◆ **Prompt**
Look for the string "from" in the material below. Copy every line where you find it.

┌─ Given information

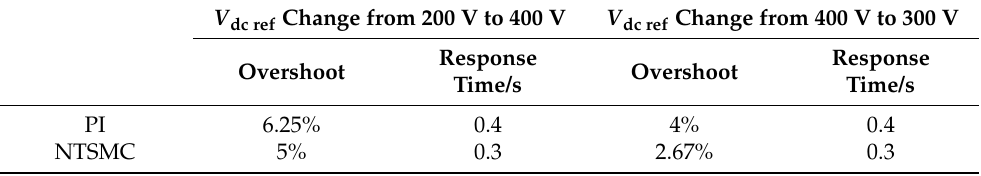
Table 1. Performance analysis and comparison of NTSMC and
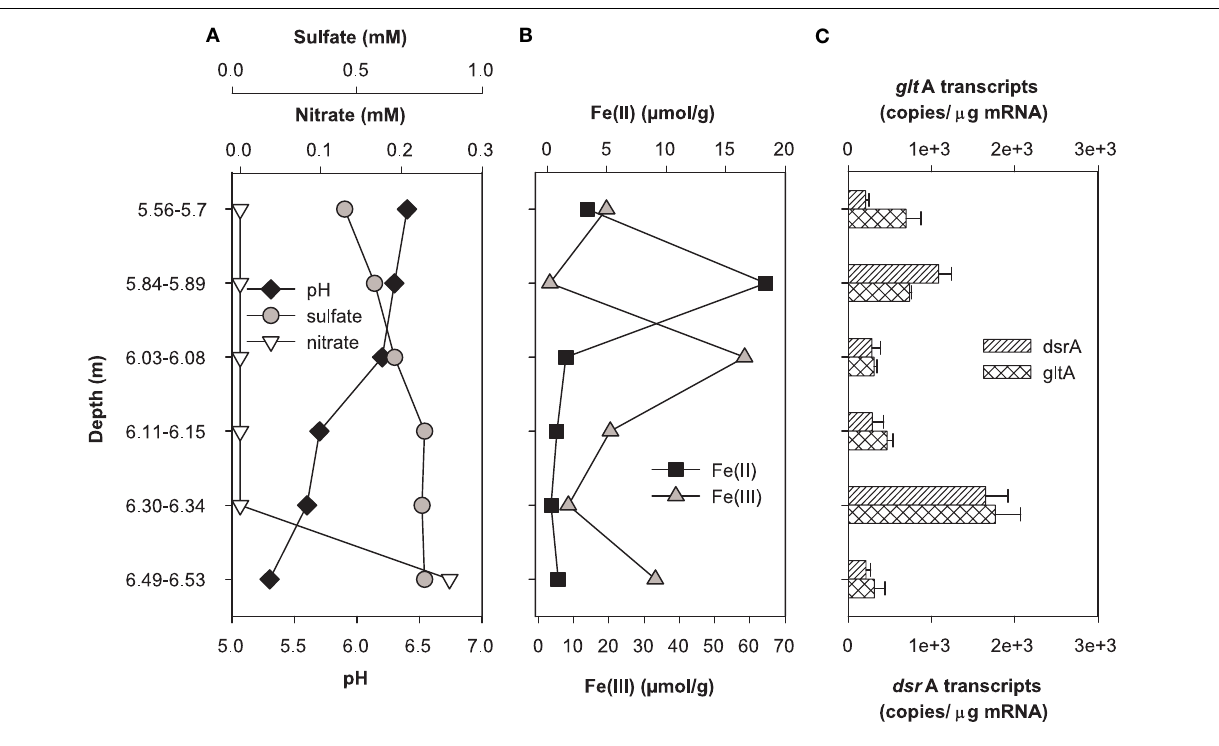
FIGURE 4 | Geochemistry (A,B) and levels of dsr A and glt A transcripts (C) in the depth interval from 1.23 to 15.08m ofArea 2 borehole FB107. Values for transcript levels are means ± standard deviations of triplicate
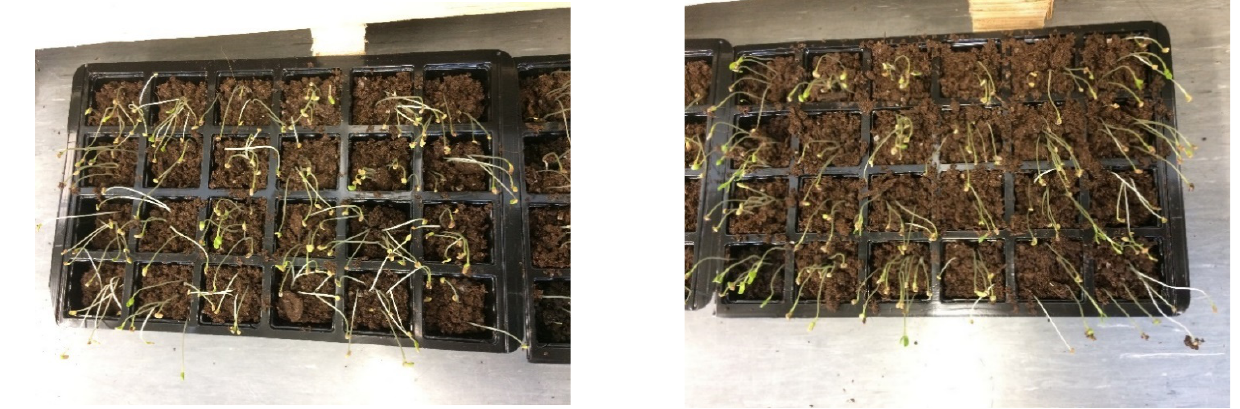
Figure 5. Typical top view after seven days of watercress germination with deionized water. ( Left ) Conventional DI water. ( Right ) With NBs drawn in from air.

└─

◆ **Answer to the exercise**
FIGURE 4 | Geochemistry (A,B) and levels of dsr A and glt A transcripts (C) in the depth interval from 1.23 to 15.08m ofArea 2 borehole FB107. Values for transcript levels are means ± standard deviations of triplicate
Figure 5. Typical top view after seven days of watercress germination with deionized water. ( Left ) Conventional DI water. ( Right ) With NBs drawn in from air.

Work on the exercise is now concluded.